● **JOB ITEM**
Whenever a line in this data holds the word "Хлеб", report that line in full.

● **MATERIAL FOR THIS TASK**
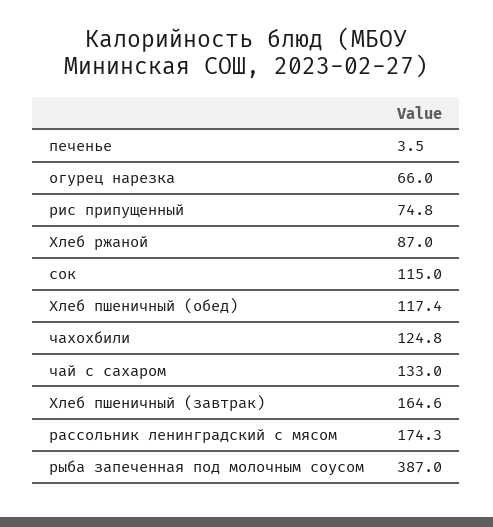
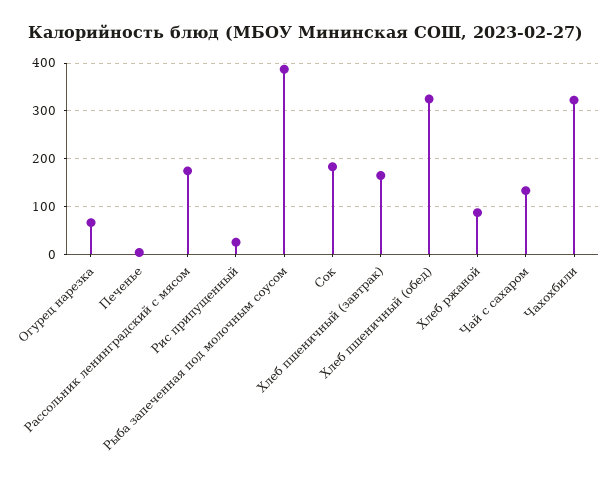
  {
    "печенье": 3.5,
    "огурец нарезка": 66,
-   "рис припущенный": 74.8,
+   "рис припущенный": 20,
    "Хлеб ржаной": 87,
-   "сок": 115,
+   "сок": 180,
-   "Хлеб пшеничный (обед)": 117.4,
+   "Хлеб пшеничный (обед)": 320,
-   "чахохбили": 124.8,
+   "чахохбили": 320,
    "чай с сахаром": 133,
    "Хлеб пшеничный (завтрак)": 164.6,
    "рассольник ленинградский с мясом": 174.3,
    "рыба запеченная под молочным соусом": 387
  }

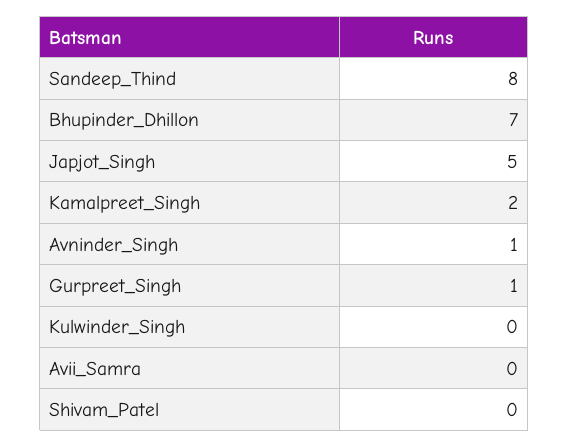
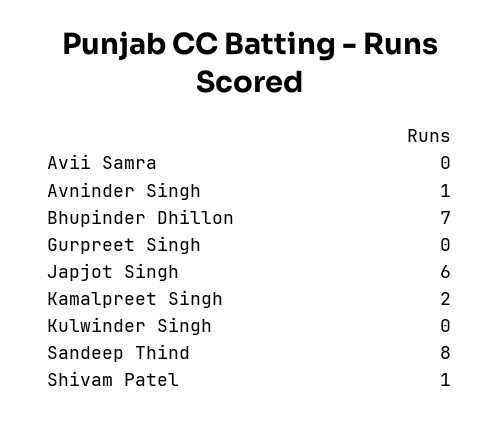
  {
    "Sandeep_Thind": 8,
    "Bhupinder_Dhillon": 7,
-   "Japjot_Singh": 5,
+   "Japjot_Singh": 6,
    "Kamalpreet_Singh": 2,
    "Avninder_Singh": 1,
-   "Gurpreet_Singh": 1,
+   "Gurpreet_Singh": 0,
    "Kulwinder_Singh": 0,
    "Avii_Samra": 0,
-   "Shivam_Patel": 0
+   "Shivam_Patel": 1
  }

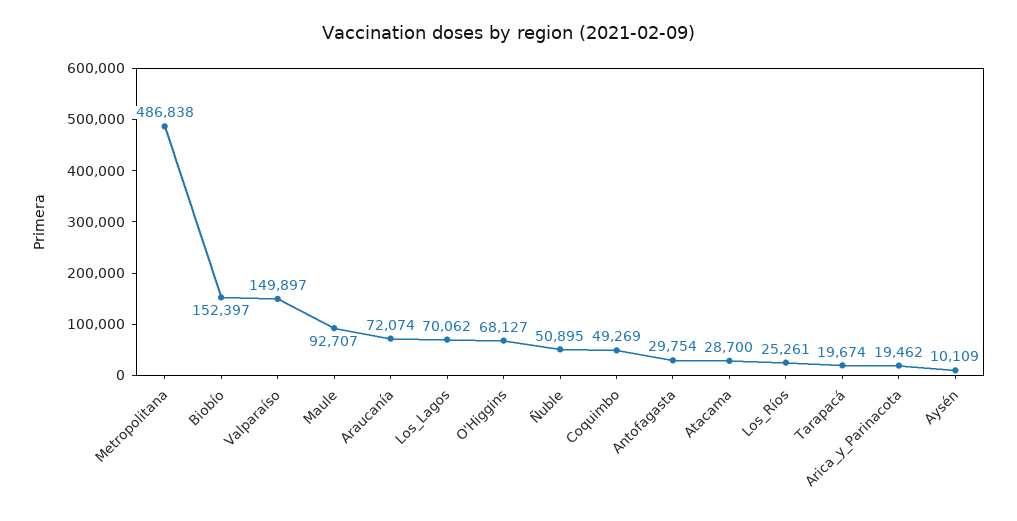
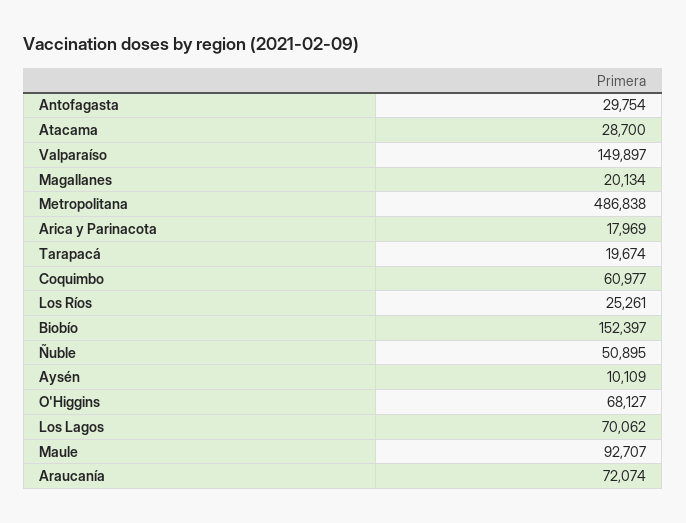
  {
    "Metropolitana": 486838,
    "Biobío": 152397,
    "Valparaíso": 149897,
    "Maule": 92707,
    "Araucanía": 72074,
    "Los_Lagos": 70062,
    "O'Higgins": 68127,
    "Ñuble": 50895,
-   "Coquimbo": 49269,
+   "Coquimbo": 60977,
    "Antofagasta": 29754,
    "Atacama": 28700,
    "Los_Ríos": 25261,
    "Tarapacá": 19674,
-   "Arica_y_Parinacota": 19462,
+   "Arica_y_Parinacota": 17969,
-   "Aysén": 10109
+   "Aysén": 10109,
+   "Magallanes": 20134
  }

● **TASK ANSWER**
    "Хлеб ржаной": 87,
-   "Хлеб пшеничный (обед)": 117.4,
+   "Хлеб пшеничный (обед)": 320,
    "Хлеб пшеничный (завтрак)": 164.6,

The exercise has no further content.